▶ _Work required_: Would you output the entries below only from the line containing "DE SERVIDORES COMPLETADA:**" through the line containing "- Webpack bundle optimizado", exactly as they stand and with both ends included?

▶ _Extracted data_:
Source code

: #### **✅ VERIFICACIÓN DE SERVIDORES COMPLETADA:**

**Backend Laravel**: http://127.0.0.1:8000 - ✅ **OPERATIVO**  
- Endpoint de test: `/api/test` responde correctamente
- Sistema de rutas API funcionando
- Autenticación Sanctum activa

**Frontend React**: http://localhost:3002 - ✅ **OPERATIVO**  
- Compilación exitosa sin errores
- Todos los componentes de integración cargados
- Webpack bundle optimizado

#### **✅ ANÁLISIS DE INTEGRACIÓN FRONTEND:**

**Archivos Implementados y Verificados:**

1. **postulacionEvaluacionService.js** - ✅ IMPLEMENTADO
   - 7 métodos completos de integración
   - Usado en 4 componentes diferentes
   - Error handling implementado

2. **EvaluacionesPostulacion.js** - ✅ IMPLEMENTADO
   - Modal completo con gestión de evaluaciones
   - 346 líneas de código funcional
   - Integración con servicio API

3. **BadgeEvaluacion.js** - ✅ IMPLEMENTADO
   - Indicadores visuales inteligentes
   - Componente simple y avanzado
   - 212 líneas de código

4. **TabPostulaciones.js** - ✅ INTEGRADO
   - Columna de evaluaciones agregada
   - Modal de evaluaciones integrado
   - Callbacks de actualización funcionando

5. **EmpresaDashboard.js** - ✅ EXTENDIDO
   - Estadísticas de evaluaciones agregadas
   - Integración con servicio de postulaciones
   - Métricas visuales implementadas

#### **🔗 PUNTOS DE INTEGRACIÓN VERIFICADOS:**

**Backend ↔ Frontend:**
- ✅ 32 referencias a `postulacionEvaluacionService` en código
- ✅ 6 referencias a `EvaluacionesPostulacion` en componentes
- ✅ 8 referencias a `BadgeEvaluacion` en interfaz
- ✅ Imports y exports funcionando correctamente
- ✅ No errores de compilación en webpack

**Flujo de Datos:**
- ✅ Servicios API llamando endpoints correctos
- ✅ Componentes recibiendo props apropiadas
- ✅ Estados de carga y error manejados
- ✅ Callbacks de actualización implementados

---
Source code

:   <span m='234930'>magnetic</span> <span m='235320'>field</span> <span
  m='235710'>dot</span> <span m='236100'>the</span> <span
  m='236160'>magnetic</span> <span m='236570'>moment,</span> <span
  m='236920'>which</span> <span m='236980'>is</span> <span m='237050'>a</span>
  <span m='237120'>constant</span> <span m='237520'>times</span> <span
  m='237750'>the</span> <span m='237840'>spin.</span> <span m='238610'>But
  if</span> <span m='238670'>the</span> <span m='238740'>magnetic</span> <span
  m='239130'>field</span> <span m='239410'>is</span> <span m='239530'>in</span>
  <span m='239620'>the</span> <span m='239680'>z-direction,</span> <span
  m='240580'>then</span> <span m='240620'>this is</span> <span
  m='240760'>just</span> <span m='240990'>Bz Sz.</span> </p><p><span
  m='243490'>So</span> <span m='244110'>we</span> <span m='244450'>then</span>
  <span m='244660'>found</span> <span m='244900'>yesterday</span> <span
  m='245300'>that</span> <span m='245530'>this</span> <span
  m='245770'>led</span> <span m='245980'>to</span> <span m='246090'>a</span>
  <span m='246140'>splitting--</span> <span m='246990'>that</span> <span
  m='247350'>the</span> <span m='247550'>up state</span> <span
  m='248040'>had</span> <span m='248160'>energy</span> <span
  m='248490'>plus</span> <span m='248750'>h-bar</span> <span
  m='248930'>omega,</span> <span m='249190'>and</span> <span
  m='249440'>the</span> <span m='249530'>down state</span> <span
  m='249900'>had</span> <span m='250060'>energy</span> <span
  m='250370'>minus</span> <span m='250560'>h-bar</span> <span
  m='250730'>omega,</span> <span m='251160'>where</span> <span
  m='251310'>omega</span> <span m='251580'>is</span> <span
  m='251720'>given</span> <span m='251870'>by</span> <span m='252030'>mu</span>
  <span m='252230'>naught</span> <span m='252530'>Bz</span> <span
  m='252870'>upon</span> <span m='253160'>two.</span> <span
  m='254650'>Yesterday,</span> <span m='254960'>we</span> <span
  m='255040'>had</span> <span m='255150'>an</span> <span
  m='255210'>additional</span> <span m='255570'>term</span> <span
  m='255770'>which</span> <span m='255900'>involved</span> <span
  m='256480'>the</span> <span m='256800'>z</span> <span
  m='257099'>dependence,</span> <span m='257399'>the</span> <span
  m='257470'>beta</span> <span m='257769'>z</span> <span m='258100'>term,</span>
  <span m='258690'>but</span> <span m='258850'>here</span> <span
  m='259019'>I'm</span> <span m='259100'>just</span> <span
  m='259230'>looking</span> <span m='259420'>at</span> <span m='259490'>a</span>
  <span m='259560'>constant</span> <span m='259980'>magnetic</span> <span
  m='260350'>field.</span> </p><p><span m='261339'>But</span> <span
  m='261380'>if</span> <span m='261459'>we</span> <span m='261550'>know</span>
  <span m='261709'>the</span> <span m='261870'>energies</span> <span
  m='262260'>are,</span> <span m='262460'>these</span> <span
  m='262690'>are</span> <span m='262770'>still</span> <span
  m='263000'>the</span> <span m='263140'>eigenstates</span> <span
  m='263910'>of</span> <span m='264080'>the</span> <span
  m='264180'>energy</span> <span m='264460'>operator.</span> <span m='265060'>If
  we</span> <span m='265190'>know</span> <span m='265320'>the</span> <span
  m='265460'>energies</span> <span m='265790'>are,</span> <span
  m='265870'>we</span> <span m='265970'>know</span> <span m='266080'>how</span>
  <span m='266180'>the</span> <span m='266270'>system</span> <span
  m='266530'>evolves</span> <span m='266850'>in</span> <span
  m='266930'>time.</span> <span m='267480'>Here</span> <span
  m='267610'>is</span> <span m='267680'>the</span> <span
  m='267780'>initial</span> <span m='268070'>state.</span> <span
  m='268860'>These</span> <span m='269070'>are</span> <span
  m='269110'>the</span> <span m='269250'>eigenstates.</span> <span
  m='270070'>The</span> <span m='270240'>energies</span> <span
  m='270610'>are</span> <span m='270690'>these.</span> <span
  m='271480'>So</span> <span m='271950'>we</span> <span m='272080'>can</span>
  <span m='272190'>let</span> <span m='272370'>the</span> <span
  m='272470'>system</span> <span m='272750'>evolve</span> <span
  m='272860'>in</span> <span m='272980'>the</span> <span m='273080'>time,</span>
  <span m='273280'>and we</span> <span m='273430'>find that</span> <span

▶ _Your solution_:
: #### **✅ VERIFICACIÓN DE SERVIDORES COMPLETADA:**

**Backend Laravel**: http://127.0.0.1:8000 - ✅ **OPERATIVO**  
- Endpoint de test: `/api/test` responde correctamente
- Sistema de rutas API funcionando
- Autenticación Sanctum activa

**Frontend React**: http://localhost:3002 - ✅ **OPERATIVO**  
- Compilación exitosa sin errores
- Todos los componentes de integración cargados
- Webpack bundle optimizado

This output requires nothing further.